— Co to ma znaczyć? — zapytał patrząc na papier.
— Nic — odpowiedział Suszyc powstając, i wyjmując ćwiartkę z rąk towarzysza, — małe ćwiczenie kaligraficzne, nic więcej. Widzisz pan, kto jak ja przez całe życie wycierał stoły rękawami, i skrobał piórem po papierze, ten mógł wybornie czy to z potrzeby, czy też prosto dla zabawy, nauczyć się kopjować charaktery całego miljarda ludzi glob nasz zamieszkujących, jeśliby notabene cały ten milijard ludzi pisać umiał.
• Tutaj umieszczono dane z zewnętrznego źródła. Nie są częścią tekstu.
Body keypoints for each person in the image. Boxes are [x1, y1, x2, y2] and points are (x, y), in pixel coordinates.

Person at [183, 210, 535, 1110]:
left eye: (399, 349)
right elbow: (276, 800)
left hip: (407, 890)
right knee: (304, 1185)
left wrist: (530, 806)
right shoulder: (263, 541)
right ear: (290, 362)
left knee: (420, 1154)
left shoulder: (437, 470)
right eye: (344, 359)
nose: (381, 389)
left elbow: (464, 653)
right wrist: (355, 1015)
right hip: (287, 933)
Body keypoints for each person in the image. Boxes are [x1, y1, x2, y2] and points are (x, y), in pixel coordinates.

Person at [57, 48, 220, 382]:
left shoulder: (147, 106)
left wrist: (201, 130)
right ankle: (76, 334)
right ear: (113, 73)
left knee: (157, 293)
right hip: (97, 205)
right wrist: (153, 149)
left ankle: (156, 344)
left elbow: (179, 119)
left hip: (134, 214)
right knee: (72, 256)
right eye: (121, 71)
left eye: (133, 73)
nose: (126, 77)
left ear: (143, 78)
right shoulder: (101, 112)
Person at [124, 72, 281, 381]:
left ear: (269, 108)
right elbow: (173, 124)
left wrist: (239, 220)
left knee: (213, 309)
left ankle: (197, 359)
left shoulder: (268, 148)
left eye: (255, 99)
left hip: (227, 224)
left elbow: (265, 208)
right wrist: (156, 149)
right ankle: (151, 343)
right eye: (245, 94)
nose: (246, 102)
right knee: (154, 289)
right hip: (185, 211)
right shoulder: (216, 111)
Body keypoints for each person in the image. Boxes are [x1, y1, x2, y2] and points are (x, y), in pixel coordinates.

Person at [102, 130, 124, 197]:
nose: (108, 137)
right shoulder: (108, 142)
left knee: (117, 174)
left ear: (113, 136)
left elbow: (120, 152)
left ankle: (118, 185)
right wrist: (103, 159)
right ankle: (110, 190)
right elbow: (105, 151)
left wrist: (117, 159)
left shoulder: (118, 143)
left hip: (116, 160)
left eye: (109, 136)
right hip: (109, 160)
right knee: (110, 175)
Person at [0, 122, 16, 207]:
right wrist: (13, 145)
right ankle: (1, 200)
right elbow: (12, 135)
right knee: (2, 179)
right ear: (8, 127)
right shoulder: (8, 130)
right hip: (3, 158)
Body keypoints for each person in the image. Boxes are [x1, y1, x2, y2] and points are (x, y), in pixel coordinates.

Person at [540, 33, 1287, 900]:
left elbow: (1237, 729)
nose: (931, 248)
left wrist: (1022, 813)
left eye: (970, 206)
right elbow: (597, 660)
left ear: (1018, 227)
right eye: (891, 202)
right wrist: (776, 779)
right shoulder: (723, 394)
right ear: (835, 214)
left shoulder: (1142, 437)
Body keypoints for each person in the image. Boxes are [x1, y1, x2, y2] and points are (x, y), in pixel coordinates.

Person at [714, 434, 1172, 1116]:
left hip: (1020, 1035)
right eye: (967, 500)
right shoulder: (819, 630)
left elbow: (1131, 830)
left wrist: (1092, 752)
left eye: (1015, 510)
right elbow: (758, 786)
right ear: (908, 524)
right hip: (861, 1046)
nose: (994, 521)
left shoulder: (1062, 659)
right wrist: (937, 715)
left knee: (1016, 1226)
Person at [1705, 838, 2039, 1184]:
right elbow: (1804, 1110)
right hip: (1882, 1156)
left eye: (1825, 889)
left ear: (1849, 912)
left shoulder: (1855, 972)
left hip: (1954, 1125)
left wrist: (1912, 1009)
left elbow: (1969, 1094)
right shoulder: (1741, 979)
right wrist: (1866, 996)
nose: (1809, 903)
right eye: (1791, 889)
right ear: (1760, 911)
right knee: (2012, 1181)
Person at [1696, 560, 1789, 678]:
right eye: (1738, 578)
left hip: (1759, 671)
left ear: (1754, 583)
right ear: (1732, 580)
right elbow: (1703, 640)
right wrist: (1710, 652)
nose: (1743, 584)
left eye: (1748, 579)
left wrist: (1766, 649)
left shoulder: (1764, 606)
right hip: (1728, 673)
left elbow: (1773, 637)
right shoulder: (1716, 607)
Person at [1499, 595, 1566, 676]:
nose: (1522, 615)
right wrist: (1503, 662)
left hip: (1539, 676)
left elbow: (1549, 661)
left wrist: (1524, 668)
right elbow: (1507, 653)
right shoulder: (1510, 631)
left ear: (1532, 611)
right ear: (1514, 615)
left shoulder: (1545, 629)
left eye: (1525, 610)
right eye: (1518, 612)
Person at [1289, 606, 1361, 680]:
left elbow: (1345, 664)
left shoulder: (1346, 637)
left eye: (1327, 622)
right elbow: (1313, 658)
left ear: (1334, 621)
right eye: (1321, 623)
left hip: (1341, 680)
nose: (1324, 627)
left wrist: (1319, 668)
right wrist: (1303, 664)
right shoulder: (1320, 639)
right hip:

To rzekłszy Suszyc podarł ćwiartkę papieru na bardzo drobne cząstki, i rzucił je na dopalające się węgle kominka. Poczem wziął z kąta pokoju laskę swą i czapkę, i gotował się do odejścia. Dembieliński patrzył na niego z wyrazem twarzy, w którym zdziwienie i nieufność walczyły z pociągiem i pragnieniem zbadania tego zagadkowego człowieka. Suszyc wszakże nie miał widocznie zamiaru przedłużania rozmowy.
— Żegnam pana — wyrzekł kłaniając się sztywnie; — kiedyż pan odjeżdżasz do stolicy, czy też za granicę?
— Wiesz pan o tem — odparł Anatol, — że pierwszego uczynićbym nie chciał, a drugiego pragnę, ale uskutecznić nie mogę...
— Kto wie? może pan będziesz mógł? — rzekł Suszyc. — Rzecz cała w tem, że ani ja, ani pan nie
Strona:Eliza Orzeszkowa - Na dnie sumienia T. 1.djvu/224
Ta strona została uwierzytelniona.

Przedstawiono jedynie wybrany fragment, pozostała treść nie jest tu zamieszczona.